Goal of the exercise:
Starting with the line containing "name author: (Hook.) Small ex Fée" and going on through the last line, rewrite these lines as a Markdown table with the columns Row and Line, leaving out any blank lines.

━━━━━━━━━━━━━━━━

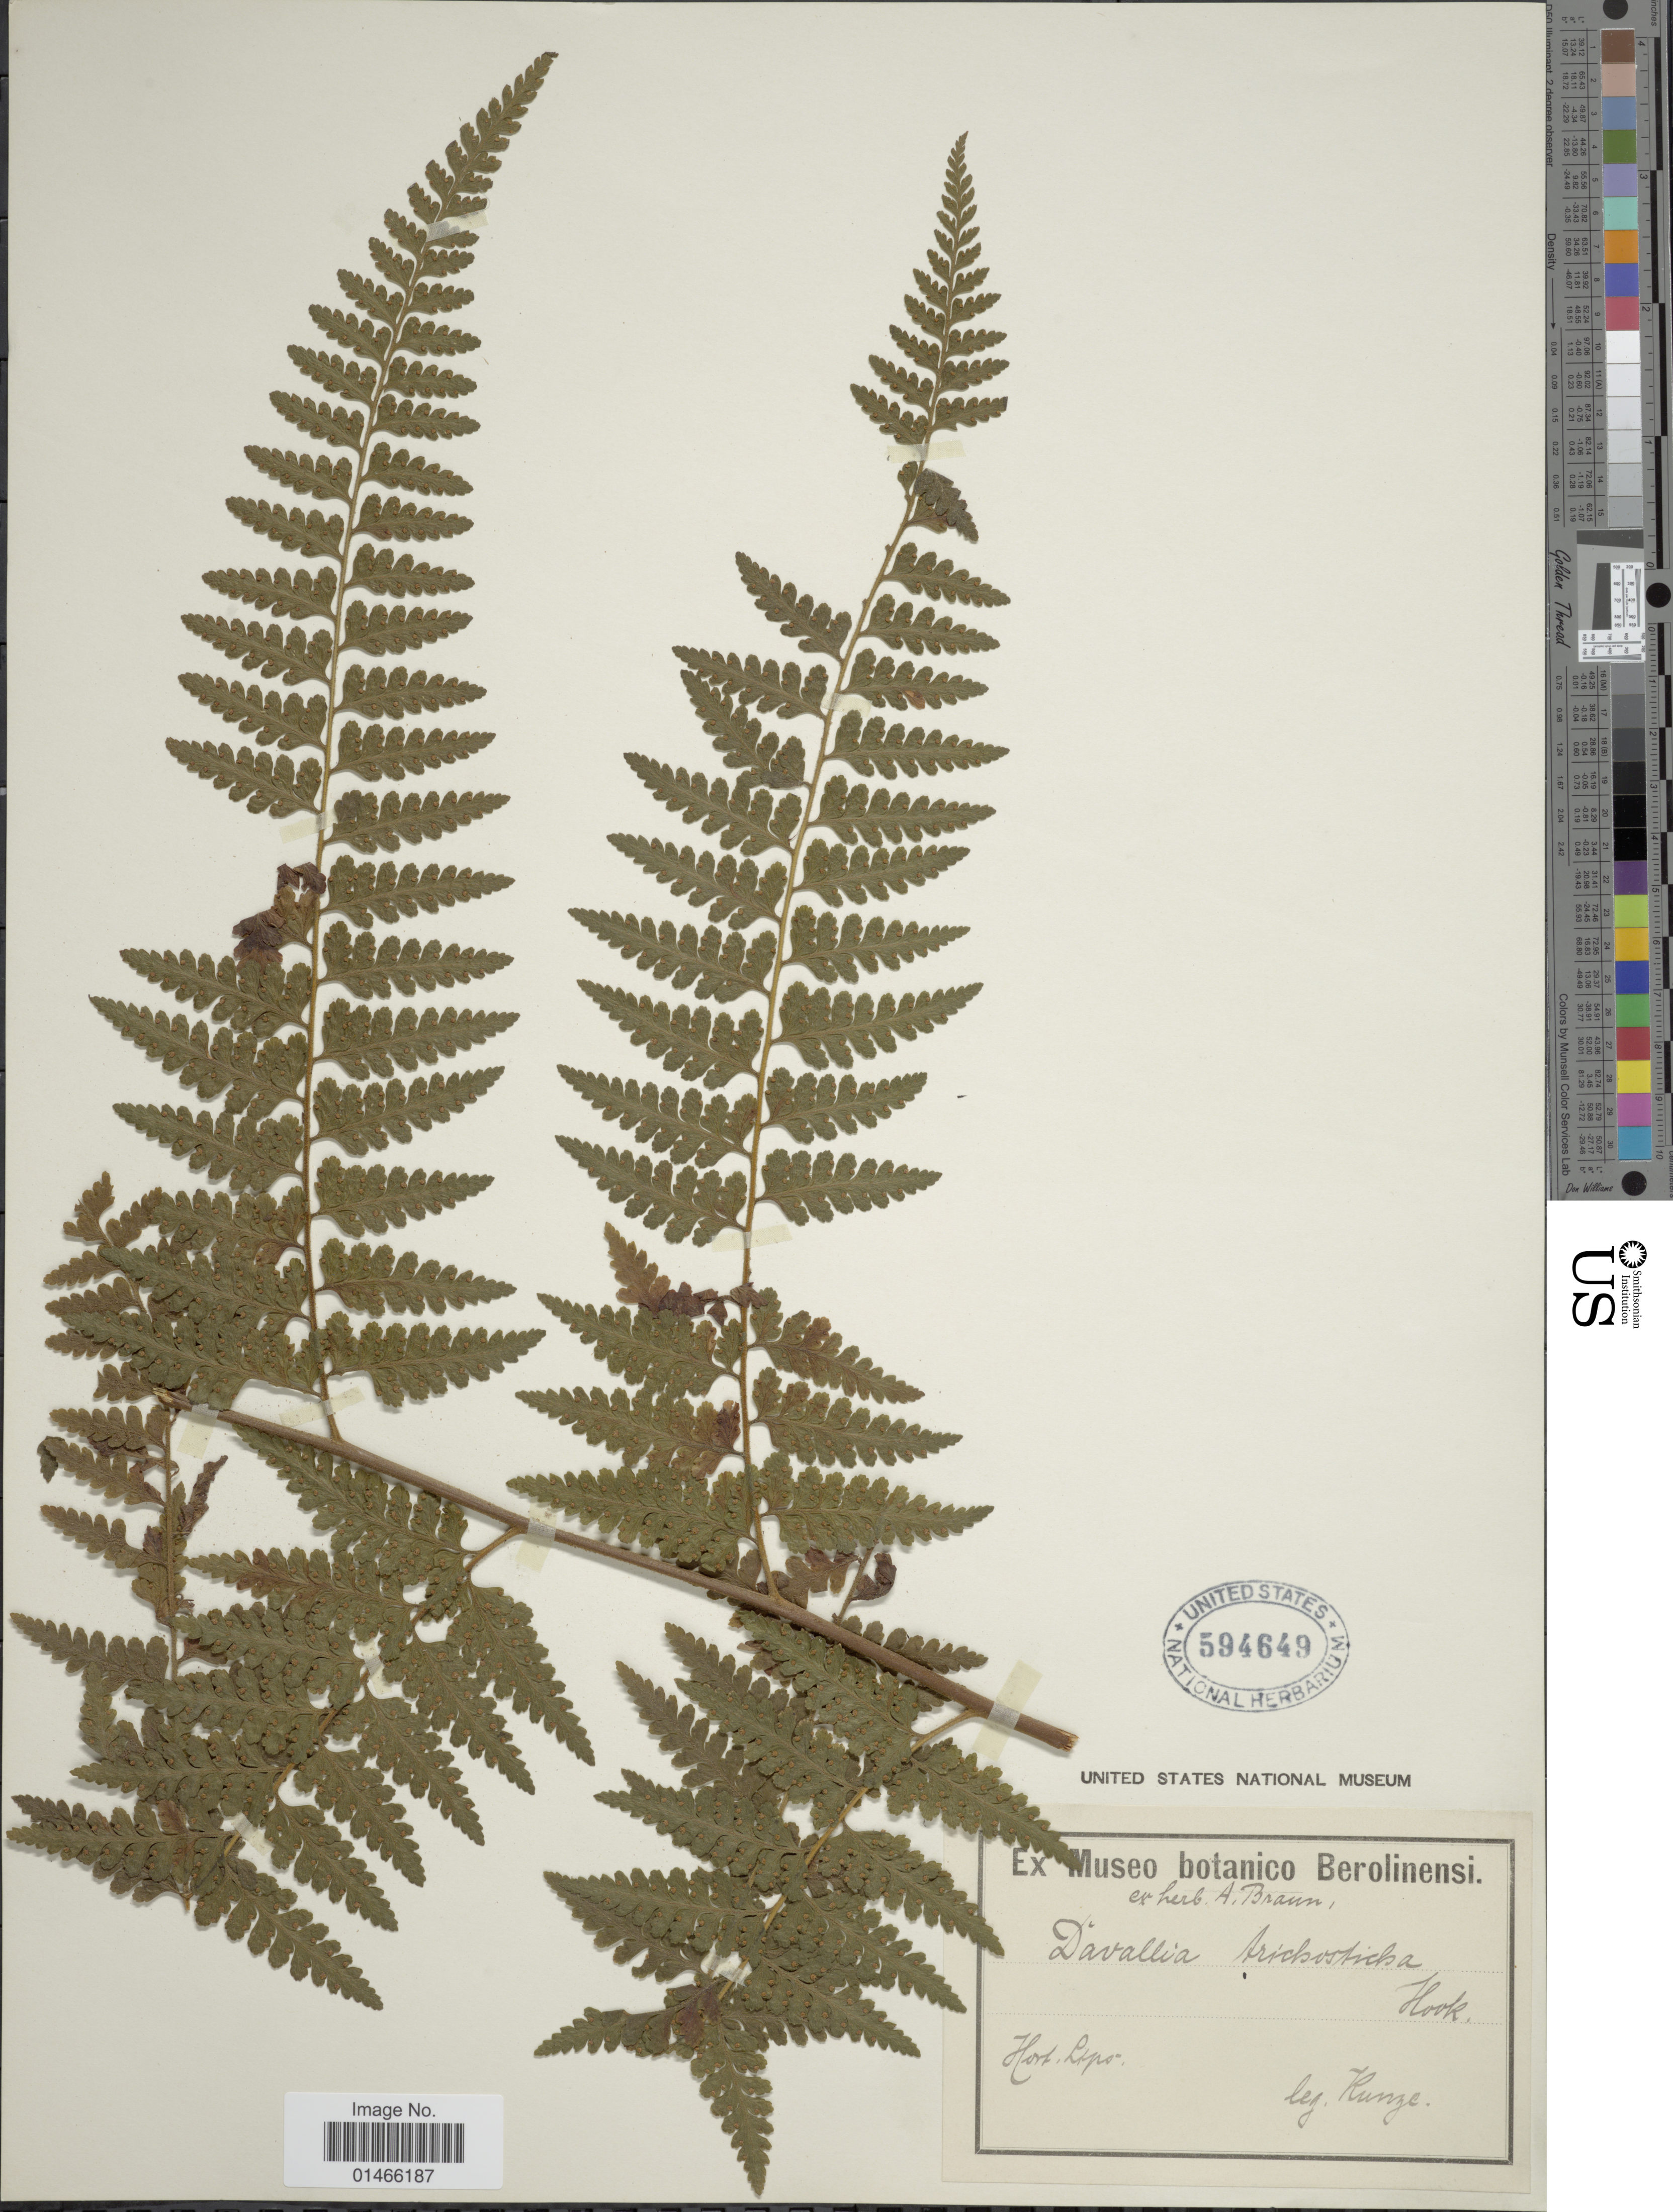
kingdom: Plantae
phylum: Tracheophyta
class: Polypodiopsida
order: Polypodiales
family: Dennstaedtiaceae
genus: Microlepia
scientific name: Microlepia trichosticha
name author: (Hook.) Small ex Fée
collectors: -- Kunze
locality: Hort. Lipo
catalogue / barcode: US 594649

━━━━━━━━━━━━━━━━

Solution to the exercise:
| Row | Line |
|---|---|
| 1 | name author: (Hook.) Small ex Fée |
| 2 | collectors: -- Kunze |
| 3 | locality: Hort. Lipo |
| 4 | catalogue / barcode: US 594649 |